コンビニ飯で侘しく夕食を済ませる姿には、作り話ながらふつふつと彼の妻子に対する怒りがw
韓国ではお金持ちは子供の教育は英語圏の外国で行うことも多いと聞いたことがあるが、そのことで一家の大黒柱がこれほどの我慢を強いられるとは…。
ふとしたことから手を出してはいけない女に手を出して底なし沼にズルズル引き込まれる展開にも、こみ上げるのは自業自得ではなく気の毒な気持ちでいっぱいだ。

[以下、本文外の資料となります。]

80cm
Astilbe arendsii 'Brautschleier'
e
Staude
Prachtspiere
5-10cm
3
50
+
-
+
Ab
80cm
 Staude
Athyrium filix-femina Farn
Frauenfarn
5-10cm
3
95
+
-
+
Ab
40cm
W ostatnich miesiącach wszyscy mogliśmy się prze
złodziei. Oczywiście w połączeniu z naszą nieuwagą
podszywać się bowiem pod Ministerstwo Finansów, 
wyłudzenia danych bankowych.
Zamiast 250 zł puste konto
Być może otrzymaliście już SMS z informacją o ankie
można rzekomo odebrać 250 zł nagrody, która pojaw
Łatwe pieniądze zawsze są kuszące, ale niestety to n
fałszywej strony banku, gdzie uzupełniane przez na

平穏な日常から暴力に次ぐ暴力の異世界への扉の役割を果たす高級娼館のVIPルームの「何も事情を知らなくても明らかにヤバそうな感じ」がすばらしい。
「マジカルガール」のスペインの娼館の「トカゲの部屋」を思い出す。
これがあるからドジュンが引き返せないところに足を踏み込んでしまったという認識が刷り込まれる。
企業がクレーマーを含めトラブルへの対処を当たり前のように闇社会に依頼する様子に、文化の違いを感じる。

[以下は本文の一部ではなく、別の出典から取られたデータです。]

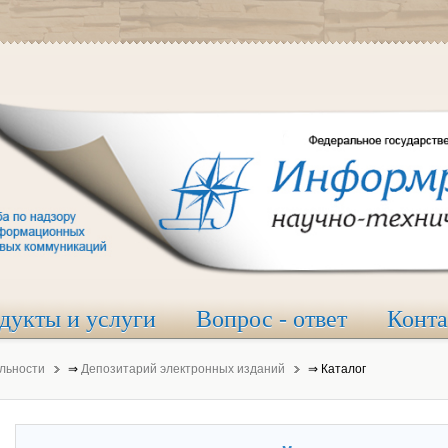
дукты и услуги
Вопрос - ответ
Конт
льности
⇒
Депозитарий электронных изданий
⇒
Каталог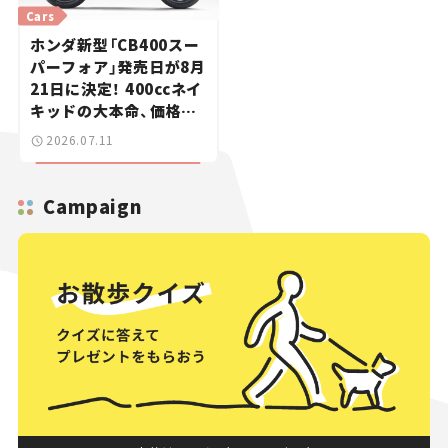
Cars
ホンダ新型「CB400スー
パーフォア」発売日が8月
21日に決定！ 400ccネイ
キッドの大本命、価格は
100万円切りの99万
2026.07.11
8800円【新車ニュース】
Campaign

日本の企業ドラマでもないとは言えないが、よほどのことがない限り避けることを思うと、このビジネスライクな感覚は正しく「異国」だ。
拳銃があるのにそれで全てスマートに解決するのではなく、生々しい肉弾戦があるべき状況ではちゃんと織り込まれる演出にも迫力とリアリティーが感じられる。

公式サイト…はないので、
夕張映画祭のサイト
http://yubarifanta.com/films/4465/

2018年3月26日 (月)

トゥーム・レイダー ファースト・ミッション

インディジョーンズのようなゲームの映画化の更にリブート。
ゲーム自体もリブートであり、その映画化でもある。
複雑な経緯を経て、最初のトゥームレイダー映画以上にインディジョーンズっぽくなっているが、むしろ嬉しい。
最後の聖戦を彷彿とさせる親娘コンビも、新生ララ・クロフトに親近感を沸かせてくれる。
アリシア・ヴィキャンデルははまり役だ。
こう言っちゃあなんだが、色気が「ない」ところが鍛え抜かれたトレジャーハンターとして説得力があってとてもよい。

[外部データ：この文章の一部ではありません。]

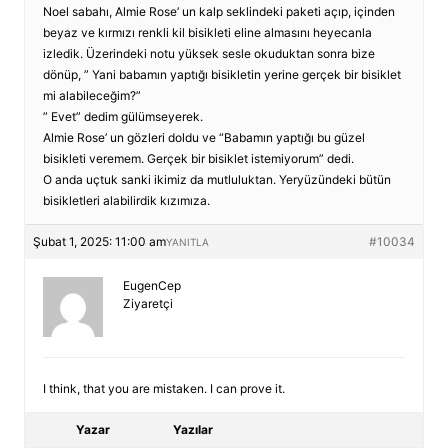
Noel sabahı, Almie Rose’ un kalp seklindeki paketi açıp, içinden
beyaz ve kırmızı renkli kil bisikleti eline almasını heyecanla
izledik. Üzerindeki notu yüksek sesle okuduktan sonra bize
dönüp, ” Yani babamın yaptığı bisikletin yerine gerçek bir bisiklet
mi alabileceğim?”
” Evet” dedim gülümseyerek.
Almie Rose’ un gözleri doldu ve “Babamın yaptığı bu güzel
bisikleti veremem. Gerçek bir bisiklet istemiyorum” dedi.
O anda uçtuk sanki ikimiz da mutluluktan. Yeryüzündeki bütün
bisikletleri alabilirdik kızımıza.
Şubat 1, 2025: 11:00 am
#10034
YANITLA
EugenCep
Ziyaretçi
I think, that you are mistaken. I can prove it.
Yazar
Yazılar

俺はおっぱい星人なので本来なら巨乳とアクションを兼ね備えた前作までのアンジーの方がストライクゾーンの筈なんだが、これはこれでよい。
ムチも鞭もどっちもいい。
節操がないw
いやいや、巫山戯てる訳じゃなく、アンジーだったら胸がつかえてこなせないシーンが2箇所もあるぞ。
続編は間違いなくあるだろうけど、スリムな体型を生かした新生ララならではのトラップ回避をこれからも見せてほしいと思ってる。
今回の盗掘現場の卑弥呼の墓も「ムー」レベルのトンデモだけど、和風インチキ感が素敵でなかなかそれっぽい。
リブートは成功と言っていいんじゃないかな。